**Exercise brief**:
According to the passage about PYPL and FedNow, what share of PYPL's overall TPV came from P2P TPV?

**Document passage**:
┌──
While PYPL may be most well-known to the average consumer for peer-to-peer payment transfers (such as through PayPal or Venmo), I note that P2P TPV made up only 26% of overall TPV.
Importantly, P2P transfers in general carry no transaction fee, unlike the ~2.75% fee that PYPL typically charges for either its PayPal branded button or unbranded Braintree business. We can see below that the overall company take rate of around 1.8%, which in conjunction with the breakdown of P2P TPV vs. overall TPV, makes it abundantly clear that any threat that FedNow poses to the P2P business is overstated.
FedNow is a service offered only between financial institutions and consumers and should have no impact on PYPL’s e-commerce payment transactions. If it does end up posing a risk to the company’s PayPal or Venmo services, then the cynic in me points out that this may help make the company more profitable overall, as those should be considered to be loss-generating growth levers.
Is PYPL Stock A Buy, Sell, or Hold?
PYPL is expected to release second quarter earnings at the beginning of August. Management has guided for the quarter to see up to 8% constant currency revenue growth and 26% YOY growth in non-GAAP EPS.
For the full year, management has guided for around 20% in non-GAAP EPS growth with similar revenue growth. After many years of minimal operating leverage, PYPL is finally a margin expansion story.
└──
**Stored items**:
┌──
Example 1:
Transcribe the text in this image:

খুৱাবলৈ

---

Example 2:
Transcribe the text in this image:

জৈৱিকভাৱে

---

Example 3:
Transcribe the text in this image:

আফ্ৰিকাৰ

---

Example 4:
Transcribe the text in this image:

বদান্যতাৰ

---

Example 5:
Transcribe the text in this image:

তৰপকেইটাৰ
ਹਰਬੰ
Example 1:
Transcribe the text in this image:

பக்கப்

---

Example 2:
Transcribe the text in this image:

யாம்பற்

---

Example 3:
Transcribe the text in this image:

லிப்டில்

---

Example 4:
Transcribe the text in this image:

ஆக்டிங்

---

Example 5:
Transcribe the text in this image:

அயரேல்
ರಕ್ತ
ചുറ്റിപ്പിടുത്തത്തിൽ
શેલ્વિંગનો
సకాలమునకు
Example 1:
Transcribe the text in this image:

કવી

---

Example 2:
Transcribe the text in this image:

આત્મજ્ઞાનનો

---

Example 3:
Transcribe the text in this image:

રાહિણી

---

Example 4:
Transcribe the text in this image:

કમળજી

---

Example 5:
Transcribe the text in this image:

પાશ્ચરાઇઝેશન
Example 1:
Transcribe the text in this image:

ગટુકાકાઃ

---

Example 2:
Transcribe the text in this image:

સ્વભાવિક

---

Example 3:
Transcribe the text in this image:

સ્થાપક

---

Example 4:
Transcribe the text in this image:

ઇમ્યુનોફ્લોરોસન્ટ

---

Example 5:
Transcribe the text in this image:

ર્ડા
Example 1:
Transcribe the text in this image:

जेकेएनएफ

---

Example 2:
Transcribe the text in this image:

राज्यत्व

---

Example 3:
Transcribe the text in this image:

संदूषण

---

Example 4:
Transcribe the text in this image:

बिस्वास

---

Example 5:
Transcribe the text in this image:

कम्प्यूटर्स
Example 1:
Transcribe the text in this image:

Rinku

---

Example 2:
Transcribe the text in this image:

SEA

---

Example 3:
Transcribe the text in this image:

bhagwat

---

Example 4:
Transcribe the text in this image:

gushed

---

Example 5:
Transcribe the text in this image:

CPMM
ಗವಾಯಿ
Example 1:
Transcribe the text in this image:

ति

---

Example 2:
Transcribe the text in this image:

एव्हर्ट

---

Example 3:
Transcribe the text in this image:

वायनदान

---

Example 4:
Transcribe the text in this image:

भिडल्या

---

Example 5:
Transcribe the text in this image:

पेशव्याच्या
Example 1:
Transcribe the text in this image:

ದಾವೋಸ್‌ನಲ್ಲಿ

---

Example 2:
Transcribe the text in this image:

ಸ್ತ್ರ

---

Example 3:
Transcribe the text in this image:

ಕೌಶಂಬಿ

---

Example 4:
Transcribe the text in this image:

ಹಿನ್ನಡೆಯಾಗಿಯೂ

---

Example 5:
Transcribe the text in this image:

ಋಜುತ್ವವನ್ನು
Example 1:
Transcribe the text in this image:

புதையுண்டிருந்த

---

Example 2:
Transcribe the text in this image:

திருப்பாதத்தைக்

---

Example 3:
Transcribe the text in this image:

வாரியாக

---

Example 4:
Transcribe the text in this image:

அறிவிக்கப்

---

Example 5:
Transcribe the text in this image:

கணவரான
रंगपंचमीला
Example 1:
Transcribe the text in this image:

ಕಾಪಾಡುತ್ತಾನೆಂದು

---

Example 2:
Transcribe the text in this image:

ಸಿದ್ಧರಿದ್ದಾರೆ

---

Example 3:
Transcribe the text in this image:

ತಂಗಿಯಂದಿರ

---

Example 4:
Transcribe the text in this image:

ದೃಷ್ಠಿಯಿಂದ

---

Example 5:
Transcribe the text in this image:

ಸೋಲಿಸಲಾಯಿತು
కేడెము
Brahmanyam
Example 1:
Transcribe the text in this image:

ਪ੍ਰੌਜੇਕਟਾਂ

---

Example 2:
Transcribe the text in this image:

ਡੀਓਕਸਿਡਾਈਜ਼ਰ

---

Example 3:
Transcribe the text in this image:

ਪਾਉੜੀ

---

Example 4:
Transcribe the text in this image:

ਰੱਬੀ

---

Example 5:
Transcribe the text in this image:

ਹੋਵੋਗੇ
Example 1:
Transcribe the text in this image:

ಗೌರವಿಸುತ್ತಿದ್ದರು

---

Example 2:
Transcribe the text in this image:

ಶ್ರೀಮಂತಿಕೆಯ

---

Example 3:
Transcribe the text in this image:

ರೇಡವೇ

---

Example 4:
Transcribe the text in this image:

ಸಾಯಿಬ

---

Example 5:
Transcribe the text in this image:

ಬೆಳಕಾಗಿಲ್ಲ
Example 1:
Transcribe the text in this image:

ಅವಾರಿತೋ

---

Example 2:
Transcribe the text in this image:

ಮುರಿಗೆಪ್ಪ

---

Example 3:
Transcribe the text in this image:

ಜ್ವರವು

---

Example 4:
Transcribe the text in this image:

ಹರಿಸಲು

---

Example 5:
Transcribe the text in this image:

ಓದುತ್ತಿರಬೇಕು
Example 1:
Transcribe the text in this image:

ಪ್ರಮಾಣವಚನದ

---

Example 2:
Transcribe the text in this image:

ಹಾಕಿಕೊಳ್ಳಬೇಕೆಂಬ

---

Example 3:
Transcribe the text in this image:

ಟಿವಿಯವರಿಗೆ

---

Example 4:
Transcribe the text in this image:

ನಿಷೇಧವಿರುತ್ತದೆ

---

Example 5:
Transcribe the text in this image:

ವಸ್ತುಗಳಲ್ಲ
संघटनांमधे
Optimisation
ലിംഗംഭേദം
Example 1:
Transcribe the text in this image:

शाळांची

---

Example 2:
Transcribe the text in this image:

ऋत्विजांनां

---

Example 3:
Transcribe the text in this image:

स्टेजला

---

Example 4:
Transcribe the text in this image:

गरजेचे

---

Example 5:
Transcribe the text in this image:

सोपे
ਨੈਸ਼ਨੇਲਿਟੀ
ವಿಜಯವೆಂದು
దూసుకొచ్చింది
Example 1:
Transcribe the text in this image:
└──
**Result for this exercise**:
26%